### [Work instructions]
Extend the review of John Irving's novel In One Person below, starting after its last sentence.

### [Exercise text]

━━━

Review: In One Person
I have a lot of things to say about John Irving’s In One Person, but I’m going to start with a few very notable notes.
- If you – like me — expend much energy in watching your own language so that you are as right about the right words as you can be, and are therefore likely to be annoyed by another person being wrong with the wrong words, you’re going to want to prepare yourself to leave that behind for a little while. You’ll enjoy it, I promise.
- The book is as John Irving as John Irving ever is. If you don’t like stories about the connection between passing and generalised cruelty, or how small places in New England can be absurdly broad-minded, you’re just not going to like this, but you should try.
If books have ever been agents of change in your life, you’ll identify with writer Billy Abbott, as he narrates his fictional memoir, where he begins as a boy without a library card in Vermont, with a mother who seems to hate him and a locally infamous cross-dressing grandfather.

━━━

Data entries
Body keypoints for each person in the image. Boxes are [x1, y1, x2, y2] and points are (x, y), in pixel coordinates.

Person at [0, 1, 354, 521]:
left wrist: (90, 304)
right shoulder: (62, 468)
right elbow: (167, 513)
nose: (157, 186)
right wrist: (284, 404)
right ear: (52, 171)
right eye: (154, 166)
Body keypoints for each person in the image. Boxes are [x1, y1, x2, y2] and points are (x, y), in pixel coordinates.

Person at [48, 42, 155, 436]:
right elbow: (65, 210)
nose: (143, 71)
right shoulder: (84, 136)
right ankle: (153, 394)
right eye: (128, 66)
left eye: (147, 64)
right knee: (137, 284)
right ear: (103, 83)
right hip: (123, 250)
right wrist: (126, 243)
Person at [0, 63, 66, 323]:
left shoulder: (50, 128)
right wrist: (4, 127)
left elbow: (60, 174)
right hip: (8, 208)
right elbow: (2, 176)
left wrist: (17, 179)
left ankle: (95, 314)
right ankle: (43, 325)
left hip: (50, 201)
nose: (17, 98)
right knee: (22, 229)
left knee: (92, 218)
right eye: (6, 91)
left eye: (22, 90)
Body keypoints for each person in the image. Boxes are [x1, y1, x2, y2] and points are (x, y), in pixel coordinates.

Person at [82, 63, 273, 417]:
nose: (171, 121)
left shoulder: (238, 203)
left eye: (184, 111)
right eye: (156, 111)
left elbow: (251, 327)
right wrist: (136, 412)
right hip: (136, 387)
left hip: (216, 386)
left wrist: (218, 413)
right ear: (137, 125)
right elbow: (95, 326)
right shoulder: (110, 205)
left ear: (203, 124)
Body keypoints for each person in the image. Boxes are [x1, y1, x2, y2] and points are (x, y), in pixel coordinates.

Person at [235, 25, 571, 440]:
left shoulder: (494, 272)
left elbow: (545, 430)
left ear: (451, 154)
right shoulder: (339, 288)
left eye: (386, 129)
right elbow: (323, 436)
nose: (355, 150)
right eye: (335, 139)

━━━

### [Written response]
It’s a different world than one I’ve ever known — where teenage boys drill each other in German lessons by going over phrases by Goethe (“Passion brings pain”) and Rilke (“All angels are terrifying”). Billy and his teenaged crush, private school wrestler Jacques Kitterage, throw the phrases back and forth like they’re just practicing German, and not actually telling us everything we need to know about the progress of the LGBT community over 60 tumultuous years.
All of this combines into what is not — in fact — a love story for the LGBTQ community, as others have attested, but a love letter to a community seemingly brimming with the kinds of stories authors love to tell: characters who are themselves, regardless of the consequences, characters who never stop trying, honesty bringing an unjust downfall, or how people learn to live quietly in times so that others may later live loudly. People who are unable to say things they want to say so they live those things instead.
There’s a humbling progression of thought in the book, where Billy makes it clear he is not going to feel guilty for being linguistically stuck in a past that he still can’t believe happened when it comes to terminology and language. He is later humbled by meeting his (gay) father who, in turn, mocks him for being outraged at being called a “fag”. Irving paints lush intellectual and political landscapes that make us live the worlds of others — worlds where being called a “fag” is simply a reality to be borne, and another world where switching from saying “transsexual” to “transgender” or adding Q to the end of LGBT is difficult to remember and doesn’t feel worth the effort, but the word “fag” becomes intolerable.
And then there’s gay marriage.
Larry would have laughed to see me supporting gay marriage, because Larry knew what I thought of any marriage. “Old Mr. Monogamy,” Larry would have teased me. But gay marriage is what the gay and bi kids want, and I support those kids.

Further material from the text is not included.